You know, having read about this film, I'm not going to watch it. I can get enough trauma in my life. If my kid(s) want to watch it, they can do it when they're old enough to watch movies without me around.

- Spirited Away (PG) - mild violence and some smoking is the worst of it, but I think it'd be OK for all but the youngest (?)

I'm kind of reluctant with my 3 year old on this, because the whole "stolen family, you're responsible for getting them back" seems a bit heavy.
posted by rodgerd at 3:05 AM on August 31, 2010


soo much information overload, thank you though
posted by metafus at 5:37 AM on August 31, 2010


- Spirited Away (PG) - mild violence and some smoking is the worst of it, but I think it'd be OK for all but the youngest (?)

I'm kind of reluctant with my 3 year old on this, because the whole "stolen family, you're responsible for getting them back" seems a bit heavy.


I would say that Spirited Away is a bit much for a three year old (Totoro's what you want!). The protagonist in Spirited Away is 10. I'd say the movie is fine for kids younger than that, depending on the kid of course, but not too much younger than that (7 years is definitely "too much" by my reckoning).
posted by sparkletone at 6:13 AM on August 31, 2010


> (Not to mention the movie would have to be about three days long.)

Oh now. The Russians did a really good, complete War and Peace in only 12 hours :-)
posted by jfuller at 4:02 PM on August 31, 2010


yeah what Ghidora said-

As for the murder idea, dear lord, I've never heard that, and would like to unhear it.

I think somewhere in the extras to something else (I only have the Fox/Troma DVD of Totoro), Miyazaki says in an interview that the story was semi-autobiographical and when he was a child, his mother was in the hospital for a long time.

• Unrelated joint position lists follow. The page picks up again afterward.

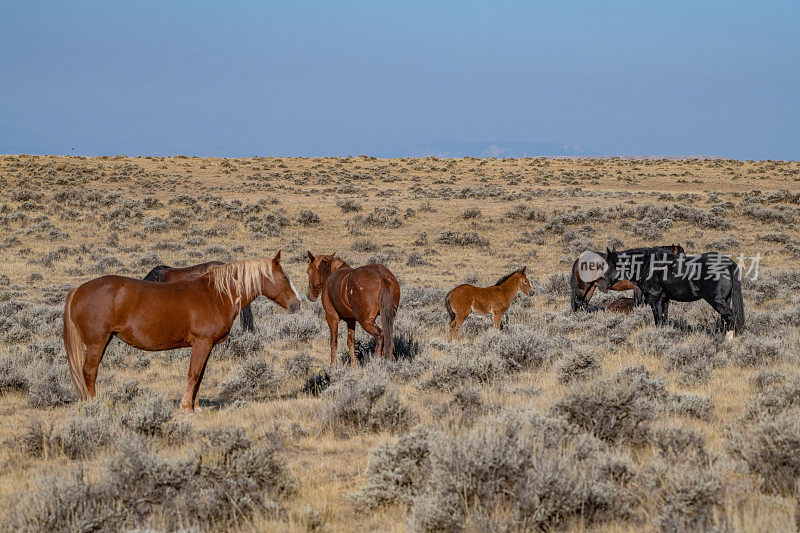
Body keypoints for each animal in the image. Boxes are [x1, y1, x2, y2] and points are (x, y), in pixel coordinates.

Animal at [62, 250, 300, 412]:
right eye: (285, 277)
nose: (297, 304)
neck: (216, 294)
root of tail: (78, 290)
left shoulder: (206, 345)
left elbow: (200, 374)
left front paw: (196, 407)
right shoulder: (202, 342)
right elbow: (193, 373)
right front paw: (186, 407)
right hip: (97, 342)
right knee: (89, 372)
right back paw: (93, 405)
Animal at [604, 246, 748, 336]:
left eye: (610, 264)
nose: (605, 281)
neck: (648, 265)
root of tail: (728, 264)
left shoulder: (655, 299)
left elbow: (658, 320)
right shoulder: (664, 300)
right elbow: (664, 319)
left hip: (716, 300)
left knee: (730, 316)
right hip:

filthy light thief, thank you for this wonderfulness!
posted by toodleydoodley at 9:23 PM on August 31, 2010


If you've made it this far, I offer a very complex papercraft model for Howl's Moving Castle (26 page Japanese PDF with additional 21 page English instructions in a second PDF), and three videos depicting the model creation in high speed.
posted by filthy light thief at 7:33 AM on September 1, 2010 [1 favorite]

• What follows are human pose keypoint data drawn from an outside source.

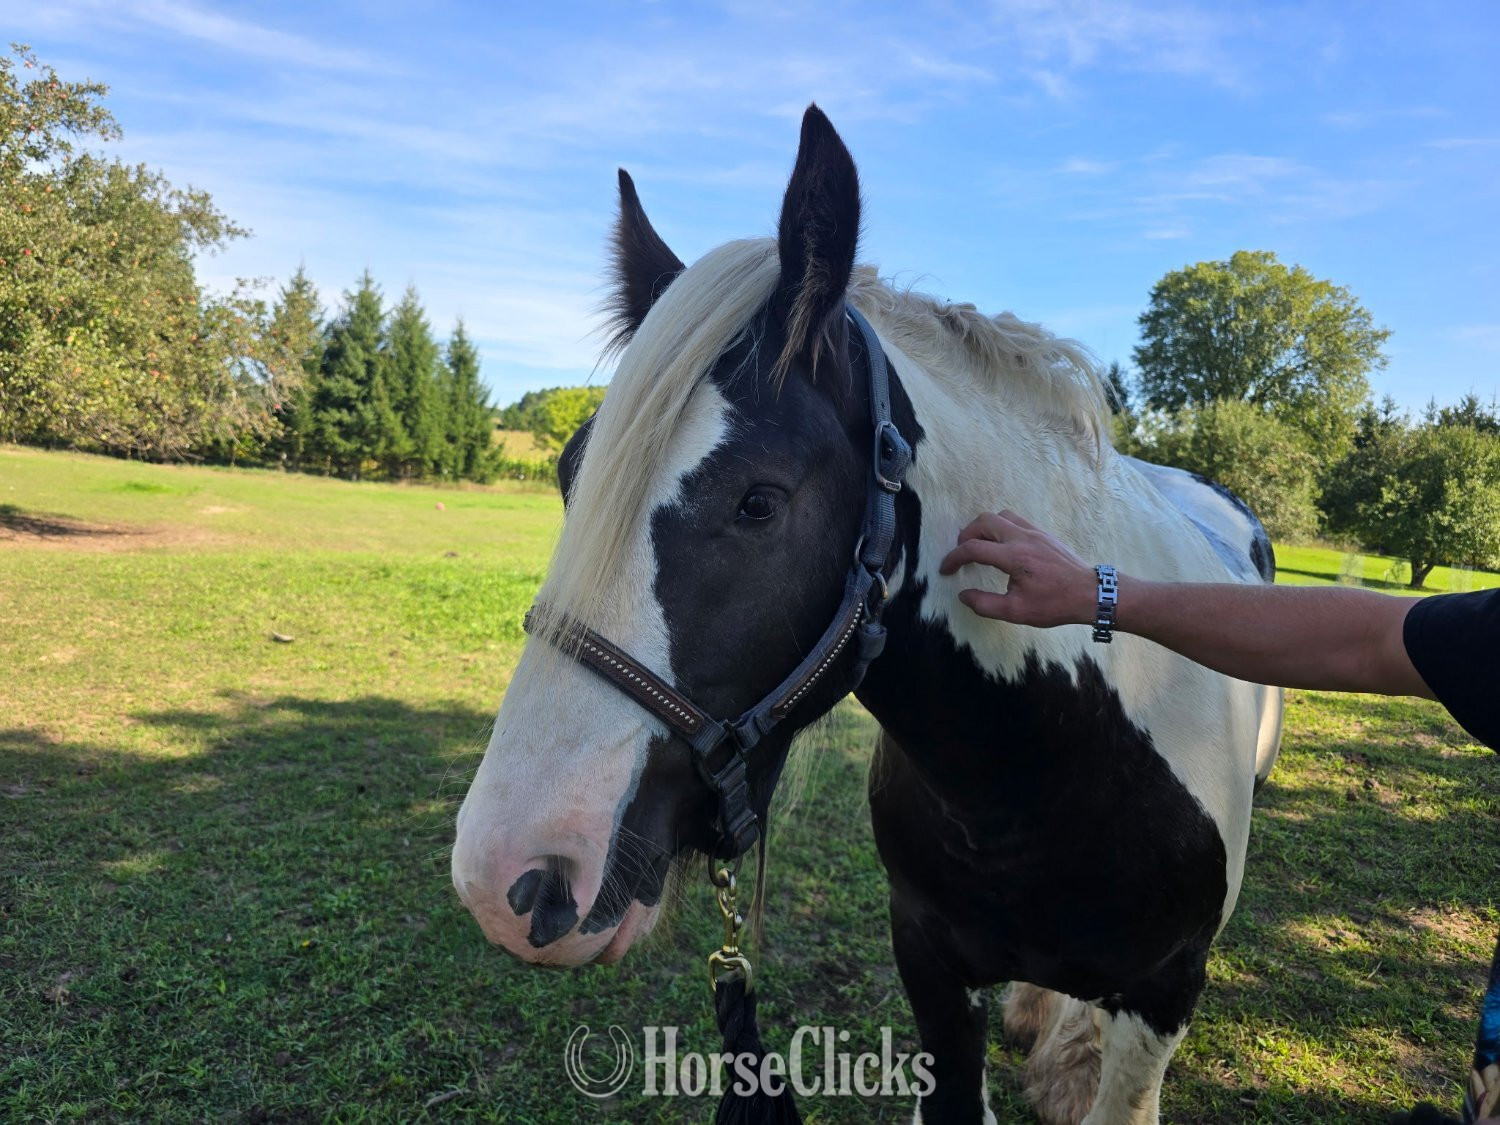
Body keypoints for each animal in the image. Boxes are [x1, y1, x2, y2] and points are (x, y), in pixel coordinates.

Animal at [452, 105, 1283, 1124]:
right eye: (570, 474)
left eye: (759, 502)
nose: (509, 876)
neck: (1041, 767)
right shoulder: (926, 956)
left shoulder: (1167, 990)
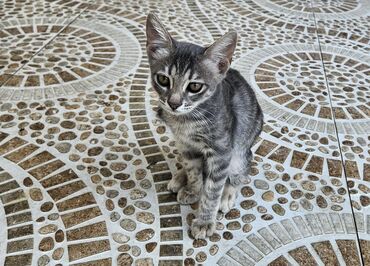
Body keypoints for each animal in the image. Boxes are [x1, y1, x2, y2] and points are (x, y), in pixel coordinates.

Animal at [145, 13, 264, 240]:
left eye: (194, 86)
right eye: (163, 79)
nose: (173, 103)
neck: (186, 121)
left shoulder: (221, 151)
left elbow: (212, 190)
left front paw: (204, 221)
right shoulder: (185, 144)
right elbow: (193, 170)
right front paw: (193, 189)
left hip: (240, 152)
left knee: (240, 173)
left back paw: (228, 195)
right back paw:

I would say that Spirited Away is a bit much for a three year old (Totoro's what you want!)

Indeed, Totoro is a favourite in our household; after the first couple of viewings she aplained the wonder to all and sundry thus: "Catbus can go anywhere!"

She liked Kiki's Delivery Service, but nowhere near as much; I figure that won't start to resonate for a few more years yet.
posted by rodgerd at 2:58 AM on September 6, 2010


Oh, man. Discovered a few hours ago that Ponyo is streamable on Netflix. Not HD, sadly (or what passes for it on Netflix). But I am really not looking this gift horse in the mouth.

Kind of hoping anyone who can hear out my window isn't alarmed when I sing along with the initial version of the end credit song.